Sunday, August 6, 2017

Book Report

 Book Report:  Why we do What We Do
Why we do What We Do
Book Overview: The book I chose for the report is called why we do What We Do written by Edward Deci.  The book primarily focuses on how people can become engaged and successful in pursuing their goals at work, in school or in relationships. In the book, Deci developed a general research design named experimental paradigm for exploring the question of how rewards affect intrinsic motivation. The results demonstrated that when people are encouraged to pursue a task for its own sake, they perform better than those told to do it for a reward. A scientific example in the book is when monetary rewards were involved in the experiment because it demonstrated how quickly students that dependent on rewards shifted their view of the activity from a satisfying activity in its own right to an activity that is used for obtaining rewards, thus losing the excitement they once had for the activity. Throughout the book Deci uses college students as examples and using rewards and punishments to direct people’s motivation. People’s intentions are usually upon rewards, to communicated by the style and location they exhibit when dispensing rewards.

The book relates to the powerpoint slides involving self-control. It discusses about
explains does well to deconstruct many counterproductive things almost all of us do achieve our goals and use scientific findings to show what works and what doesn’t.

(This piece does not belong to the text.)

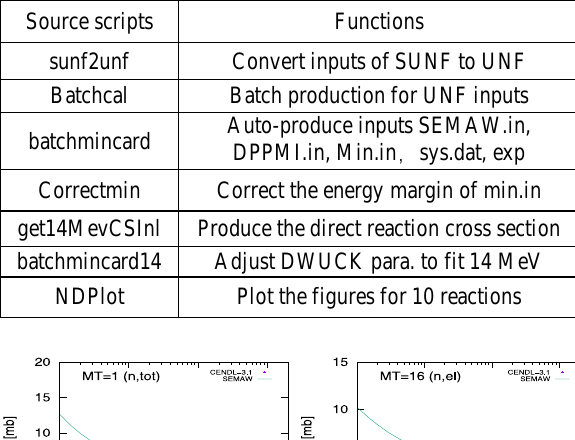
Table 2. The source codes in the FP evaluation system.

Deci experiments has caught my attention, in which I could relate from my point of view on my work place. My job is a passion I enjoy doing not because of money but it’s something that time goes by so quickly and the reward of keeping my community safe it a great feeling. This relates to one of Deci experiments, mentioning two groups. Group A were assigned to do a specific puzzle and group B was given an option of choosing their puzzle and could spend as much time. The results shown was group B had an amazing outcome on time due to the fact they choose the puzzle they liked. In which I’m an officer and spend more time at work then home due to the passion that I have on my career.

The behaviorist’s answer is any lack of motivation could be attributed to inadequate reward contingencies. For example, people begin to see the activities merely as instruments for attainment of monetary rewards, so they lose the excitement and vitality they once had for the activities.When people say that money motivates, what they really mean is that money controls.People perform less well at problem solving when they are working for an extrinsic reward than when they are intrinsically motivated.